Pierre Lettler quant à lui, insiste sur le fait que le silure a la réputation (à tort) d’être une espèce invasive ou une menace colonisatrice. Il déséquilibrerait les écosystèmes en exerçant une trop forte pression sur d’autres espèces. Il a même été question de le classer dans la catégorie des « nuisibles », ce qui aurait poussé à le pêcher plus intensément. Mais pour le salarié de la Fédération de la pêche du Bas-Rhin, cette mesure est loin d’être nécessaire.
Un régulateur important
Mais d’après une étude publiée par Scientific Reports en 2017, le silure se nourrit de poissons, y compris d’autres prédateurs comme des sandres ou des brochets. Il s’alimente aussi de mollusques, d’oiseaux tels que des canards, des cormorans ou des cygnes, et même de mammifères comme des jeunes ragondins.
Doté de grandes capacités d’apprentissage, un silure peut adapter son alimentation à la situation, ce qui lui permet de coloniser de nombreux écosystèmes. D’après Mathieu Guillaume, qui a réalisé une thèse sur cet animal, sa présence dépend très peu des ressources alimentaires, car il trouve facilement de la nourriture. En revanche, son alimentation variée limite les dégâts qu’il cause sur chaque espèce.

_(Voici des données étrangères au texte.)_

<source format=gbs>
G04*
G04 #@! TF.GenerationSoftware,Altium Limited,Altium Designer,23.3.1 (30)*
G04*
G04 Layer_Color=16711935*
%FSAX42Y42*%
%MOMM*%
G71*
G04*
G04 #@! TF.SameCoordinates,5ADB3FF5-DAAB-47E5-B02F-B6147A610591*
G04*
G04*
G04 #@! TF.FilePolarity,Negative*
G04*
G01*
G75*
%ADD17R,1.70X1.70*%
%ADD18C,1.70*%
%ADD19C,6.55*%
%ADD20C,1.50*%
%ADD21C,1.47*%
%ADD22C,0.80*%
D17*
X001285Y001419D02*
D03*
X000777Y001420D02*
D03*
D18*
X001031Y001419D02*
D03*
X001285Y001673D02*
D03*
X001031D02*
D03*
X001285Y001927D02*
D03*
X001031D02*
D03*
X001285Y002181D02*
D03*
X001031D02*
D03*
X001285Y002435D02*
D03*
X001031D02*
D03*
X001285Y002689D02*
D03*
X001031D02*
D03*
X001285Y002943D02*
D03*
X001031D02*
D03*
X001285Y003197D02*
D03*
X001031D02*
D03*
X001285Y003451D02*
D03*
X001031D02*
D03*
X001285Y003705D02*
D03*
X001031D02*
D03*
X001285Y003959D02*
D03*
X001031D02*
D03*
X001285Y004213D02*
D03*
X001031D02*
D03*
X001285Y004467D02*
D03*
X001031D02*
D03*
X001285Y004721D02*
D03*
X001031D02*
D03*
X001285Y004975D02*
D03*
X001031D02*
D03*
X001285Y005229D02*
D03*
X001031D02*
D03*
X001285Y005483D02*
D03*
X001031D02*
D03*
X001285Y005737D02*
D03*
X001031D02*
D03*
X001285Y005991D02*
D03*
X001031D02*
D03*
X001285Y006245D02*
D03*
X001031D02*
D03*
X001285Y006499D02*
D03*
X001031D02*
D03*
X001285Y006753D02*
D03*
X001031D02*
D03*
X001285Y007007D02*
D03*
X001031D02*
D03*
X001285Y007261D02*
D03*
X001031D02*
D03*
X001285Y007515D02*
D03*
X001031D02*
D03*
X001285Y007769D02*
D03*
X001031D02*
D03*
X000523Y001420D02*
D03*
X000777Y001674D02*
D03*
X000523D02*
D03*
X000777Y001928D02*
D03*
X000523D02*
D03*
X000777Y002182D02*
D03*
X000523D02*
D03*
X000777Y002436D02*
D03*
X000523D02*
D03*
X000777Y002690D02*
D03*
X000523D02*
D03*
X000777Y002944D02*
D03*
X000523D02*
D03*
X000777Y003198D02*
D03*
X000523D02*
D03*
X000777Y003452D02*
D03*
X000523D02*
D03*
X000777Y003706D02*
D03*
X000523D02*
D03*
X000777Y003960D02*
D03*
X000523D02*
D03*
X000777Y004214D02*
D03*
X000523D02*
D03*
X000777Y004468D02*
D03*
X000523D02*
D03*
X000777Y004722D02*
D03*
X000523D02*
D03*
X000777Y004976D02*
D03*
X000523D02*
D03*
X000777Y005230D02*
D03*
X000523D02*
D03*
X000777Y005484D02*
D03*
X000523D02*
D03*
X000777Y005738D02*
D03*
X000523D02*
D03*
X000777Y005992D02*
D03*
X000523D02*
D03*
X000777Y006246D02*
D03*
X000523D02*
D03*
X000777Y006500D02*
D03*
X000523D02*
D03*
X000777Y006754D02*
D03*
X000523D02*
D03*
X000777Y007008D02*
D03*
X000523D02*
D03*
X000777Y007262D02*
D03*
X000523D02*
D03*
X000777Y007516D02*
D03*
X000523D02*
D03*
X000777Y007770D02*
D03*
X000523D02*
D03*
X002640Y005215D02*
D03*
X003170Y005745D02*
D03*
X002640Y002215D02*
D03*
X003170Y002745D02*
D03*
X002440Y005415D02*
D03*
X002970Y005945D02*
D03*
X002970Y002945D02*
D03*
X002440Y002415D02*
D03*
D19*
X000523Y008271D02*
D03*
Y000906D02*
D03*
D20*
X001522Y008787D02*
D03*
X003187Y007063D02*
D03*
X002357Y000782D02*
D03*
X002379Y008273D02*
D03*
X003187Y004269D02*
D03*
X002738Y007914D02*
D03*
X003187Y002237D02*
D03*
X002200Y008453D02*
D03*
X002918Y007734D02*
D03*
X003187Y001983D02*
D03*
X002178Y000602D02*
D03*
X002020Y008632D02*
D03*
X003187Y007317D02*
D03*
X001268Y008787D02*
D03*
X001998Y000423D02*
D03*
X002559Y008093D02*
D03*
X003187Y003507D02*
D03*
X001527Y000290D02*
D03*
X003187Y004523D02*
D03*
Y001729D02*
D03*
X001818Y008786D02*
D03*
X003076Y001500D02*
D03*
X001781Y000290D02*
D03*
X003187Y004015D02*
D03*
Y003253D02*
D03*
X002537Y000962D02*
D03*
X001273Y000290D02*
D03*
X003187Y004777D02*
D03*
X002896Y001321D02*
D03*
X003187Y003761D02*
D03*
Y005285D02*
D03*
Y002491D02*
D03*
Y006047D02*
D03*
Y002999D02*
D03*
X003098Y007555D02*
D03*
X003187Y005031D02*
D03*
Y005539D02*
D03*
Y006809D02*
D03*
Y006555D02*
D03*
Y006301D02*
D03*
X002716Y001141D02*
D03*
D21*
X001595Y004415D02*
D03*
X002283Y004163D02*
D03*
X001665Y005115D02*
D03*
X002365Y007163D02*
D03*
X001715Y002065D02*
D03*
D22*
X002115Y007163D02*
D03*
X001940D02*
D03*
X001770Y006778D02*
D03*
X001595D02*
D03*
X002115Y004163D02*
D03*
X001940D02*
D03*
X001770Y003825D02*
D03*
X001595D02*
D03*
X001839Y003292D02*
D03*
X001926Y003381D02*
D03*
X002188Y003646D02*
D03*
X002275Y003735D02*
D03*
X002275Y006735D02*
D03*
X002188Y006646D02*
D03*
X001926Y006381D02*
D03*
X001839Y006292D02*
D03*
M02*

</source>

Pierre Lettler explique qu’il peut même jouer un rôle important pour l’écosystème :
« Les petits silures se nourrissent de coquillages mais aussi notamment de l’écrevisse américaine qui est une espèce invasive. Souvent, il permet de réguler les populations d’autres espèces en exerçant sa pression de prédation. Il se focalise sur ce qui est le plus facile à trouver et donc souvent, sur ce qui est le plus abondant. Ainsi, les espèces qui prolifèrent le plus sont régulées par ce poisson. En plus, les grands silures pratiquent le cannibalisme en s’attaquant aux plus petits… Ça, c’est un mécanisme d’auto-régulation. »

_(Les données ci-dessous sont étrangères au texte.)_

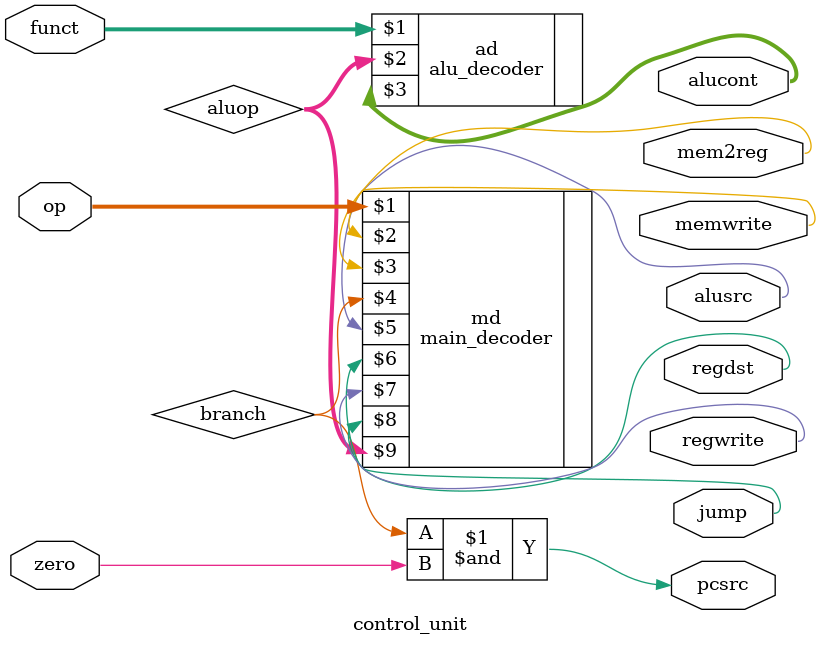
<source format=v>
`timescale 1ns / 1ps


module control_unit(
    input [5:0] op, funct,
    input zero,
    output mem2reg,memwrite,
    output pcsrc,alusrc,
    output regdst,regwrite,
    output jump,
    output [2:0] alucont
    );
    
    wire [1:0] aluop;
    wire branch;
    
    main_decoder md(op, mem2reg, memwrite, branch, alusrc,regdst, regwrite,jump, aluop);
    alu_decoder ad(funct, aluop, alucont);
    
    assign pcsrc=branch&zero;
    
endmodule

</source>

Les dernières études montrent que la sur-pêche du silure pourrait avoir un impact négatif sur les écosystèmes en général puisque ce prédateur y joue un rôle de régulateur. Le classement en « espèce susceptible de provoquer des déséquilibres biologiques » n’est donc pas pertinent d’après la Fédération de la Pêche en France.
Pas de risque pour l’être humain
Ce qui est sûr, c’est que le silure ne se nourrit pas d’êtres humains, il n’a donc aucune raison de les attaquer spontanément. Des incidents sans gravité ont déjà été répertoriés, mais à faible fréquence. Le dernier date d’il y a deux ans : un plongeur a été mordu au Lac Achard, sur les rives d’Ostwald à côté Strasbourg. Le 15 mars 2013, dans le Doubs, une adolescente était attaquée par un silure et s’en sortait avec une égratignure.

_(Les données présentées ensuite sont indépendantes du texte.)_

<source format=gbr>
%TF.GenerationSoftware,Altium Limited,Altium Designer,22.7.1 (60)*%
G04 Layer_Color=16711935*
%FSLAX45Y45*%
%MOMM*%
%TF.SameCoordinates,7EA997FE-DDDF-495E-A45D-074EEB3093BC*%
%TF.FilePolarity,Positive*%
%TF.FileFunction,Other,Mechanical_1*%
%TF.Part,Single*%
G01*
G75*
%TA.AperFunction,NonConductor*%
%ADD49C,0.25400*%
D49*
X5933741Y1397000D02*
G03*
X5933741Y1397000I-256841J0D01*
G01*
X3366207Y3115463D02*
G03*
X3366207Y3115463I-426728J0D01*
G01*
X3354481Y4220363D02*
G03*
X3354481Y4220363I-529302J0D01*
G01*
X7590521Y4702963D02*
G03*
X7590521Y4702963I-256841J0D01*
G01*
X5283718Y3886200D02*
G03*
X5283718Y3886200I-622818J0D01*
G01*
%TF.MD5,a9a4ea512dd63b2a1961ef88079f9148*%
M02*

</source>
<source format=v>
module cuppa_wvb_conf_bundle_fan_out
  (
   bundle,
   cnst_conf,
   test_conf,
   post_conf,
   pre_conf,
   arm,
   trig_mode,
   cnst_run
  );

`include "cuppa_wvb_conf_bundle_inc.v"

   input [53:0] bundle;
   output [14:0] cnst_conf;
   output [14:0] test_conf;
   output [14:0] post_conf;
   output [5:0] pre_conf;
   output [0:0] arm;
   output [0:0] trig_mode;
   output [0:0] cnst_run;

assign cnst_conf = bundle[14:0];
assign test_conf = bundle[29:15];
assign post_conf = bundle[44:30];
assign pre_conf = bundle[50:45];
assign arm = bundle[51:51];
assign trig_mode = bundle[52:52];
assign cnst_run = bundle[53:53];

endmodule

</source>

D’après Sébastien François, guide de pêche qui étudie cette espèce depuis 25 ans, ce type de situation est extrêmement rare. Le silure peut devenir agressif à un moment dans l’année, lors de la période de reproduction de mai à juillet, ce qui coïncide toujours avec les incidents. À cette période, il fabrique un nid et le protège des prédateurs. Il convient donc d’éviter de se rapprocher excessivement de celui-ci, sous peine de provoquer logiquement une réaction de défense du silure et de risquer, au pire, une grosse égratignure.
Mais s’il ne se sent pas menacé, ce poisson n’a aucune raison d’attaquer les baigneurs. Il passe son temps plutôt en profondeur, proche du fond et d’autres silures. C’est peut être aux humains de réinterroger la légitimité de leur présence dans certains écosystèmes.